En esas Navidades todos los caminos de mi mente se cruzaron entre verdades y mentiras que no sabían bien por dónde avanzar, pero era irremediable que pasara porque tarde o temprano ésta revelación tenía que llegar.
Si una cosa me llenó de alegría fue saber que mis padres habían dejado claro que me querían, demostrándomelo en cada Navidad, haciendo que sus ahorros se prolongaran para darme a mí, y a mi hermano, todo aquello que nos colmaba de una felicidad imborrable.
Todo punto negativo se acompaña de un lado grato, y en mi caso fue que en esos días mamá y yo ejercimos de Reyes para toda la familia, con una renovada ilusión de ver la Navidad con los ojos de quien sigue creyendo en la magia. Envolver regalos a hurtadillas de mi hermano fue una aventura emocionante que me llenó de diversión. Allí, en el salón, los tres, mis padres y yo, envolviendo de ilusión los juguetes enviados por “los Reyes”, tras la consabida Carta de mi hermano, y mía propia. A día de hoy me pregunto que para qué renunciar a los sueños si podemos continuar soñando. Yo, en esos momentos, decidí soñar sin pesadillas.
Una vez finalizados los paquetes, presa del sueño, me tomé un par de polvorones, ¡me los había ganado! Mis padres, cómplices de esa noche, me dejaron catar el vino dulce que dejábamos siempre a los Reyes y a los camellos, y para aliviar el cansancio probé dos bombones que me supieron a gloria bendita; “endulzarnos” después de tanto trabajo, era necesario. La felicidad asomaba por la puerta de la Navidad y yo la atrapaba sin dejarla escapar.
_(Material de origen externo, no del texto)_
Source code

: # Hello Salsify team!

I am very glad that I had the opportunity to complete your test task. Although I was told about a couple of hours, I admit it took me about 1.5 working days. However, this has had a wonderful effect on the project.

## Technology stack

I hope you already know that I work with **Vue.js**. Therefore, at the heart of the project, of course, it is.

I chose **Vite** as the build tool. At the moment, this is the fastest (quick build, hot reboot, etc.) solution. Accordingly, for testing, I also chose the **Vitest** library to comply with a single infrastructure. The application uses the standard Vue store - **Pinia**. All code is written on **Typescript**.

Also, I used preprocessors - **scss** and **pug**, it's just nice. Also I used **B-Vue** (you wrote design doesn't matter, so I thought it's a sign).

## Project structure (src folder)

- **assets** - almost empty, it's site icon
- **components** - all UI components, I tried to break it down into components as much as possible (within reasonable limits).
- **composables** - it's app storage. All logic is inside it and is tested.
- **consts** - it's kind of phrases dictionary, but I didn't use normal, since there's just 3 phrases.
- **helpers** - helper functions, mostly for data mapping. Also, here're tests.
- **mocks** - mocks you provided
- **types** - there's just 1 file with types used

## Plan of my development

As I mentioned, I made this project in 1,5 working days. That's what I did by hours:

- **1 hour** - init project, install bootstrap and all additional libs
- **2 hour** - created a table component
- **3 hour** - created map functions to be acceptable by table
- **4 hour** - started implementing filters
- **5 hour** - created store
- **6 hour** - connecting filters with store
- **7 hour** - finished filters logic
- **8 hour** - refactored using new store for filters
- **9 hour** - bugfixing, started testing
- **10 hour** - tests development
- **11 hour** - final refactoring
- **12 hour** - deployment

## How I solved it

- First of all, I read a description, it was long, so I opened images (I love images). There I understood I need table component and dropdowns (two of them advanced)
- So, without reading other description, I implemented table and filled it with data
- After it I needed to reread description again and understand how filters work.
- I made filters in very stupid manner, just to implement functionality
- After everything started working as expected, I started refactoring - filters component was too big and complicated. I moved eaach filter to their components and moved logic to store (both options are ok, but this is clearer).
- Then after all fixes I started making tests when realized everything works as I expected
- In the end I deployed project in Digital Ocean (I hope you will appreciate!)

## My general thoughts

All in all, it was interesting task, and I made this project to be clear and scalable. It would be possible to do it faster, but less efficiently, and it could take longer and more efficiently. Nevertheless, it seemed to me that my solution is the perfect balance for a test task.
Percibiendo cansancio en mis padres, pensé en la generosidad con la que nos habían envuelto las quimeras arropadas en las noches navideñas. Ellos no tendrían el poder de ser mágicos, pero como Reyes Magos que tuvieron que ser supieron trasladarnos una magia especial colmada de ilusiones. Ellos eran mis padres y no el Ratoncito Perez, gracias a Dios. Ellos transformaban de luz la noche del 5 de enero cuando cantaban con nosotros “Melchor, Gaspar y Baltasar”… Mi padre, aún colocándose la barba blanca y la corona de rey, sabiendo no ser poseedor de semejante “rango”, no podía negar ser mi padre. ¡Lo mejor!
Recostada sobre el hombro de papá, mamá me miraba con la serenidad de los “deberes” cumplidos. Ya estaba todo preparado para que amaneciera el día en condiciones. Papá, dándome una servilleta para que no manchara de chocolate mi recién estrenado camisón, me sonreía con satisfacción. Estaba claro que con ellos la Navidad era eso, NAVIDAD, y yo un Rey Mago más. ¡Qué más podía pedir!
A pesar del cansancio y de los nervios acumulados todos estos días, una pregunta zascandileaba por mi mente sin dejarla descansar.
Mamá veía en mi cara que algo me pasaba.
– ¿Qué ocurre, Miriam?
– Nada. Bueno sí –respondí a mamá.
– Cuéntanos, aquí nos tienes. Aprovecha –dijo papá sonriéndome.
– Me da vergüenza preguntároslo. Ya no sé lo qué pensar…
Pero mi cabeza no cesaba… Si o no, ahora o nunca, hoy o mejor mañana ¡Qué hago!
– Vamos, Miriam, dinos qué te ocurre…
Un silencio me cobijó hasta que mi duda se evidenció…Era vital saberlo.
– Quiero que me digáis la verdad…
– Ya has visto que te hemos dicho la verdad aunque nos haya dado mucha pena.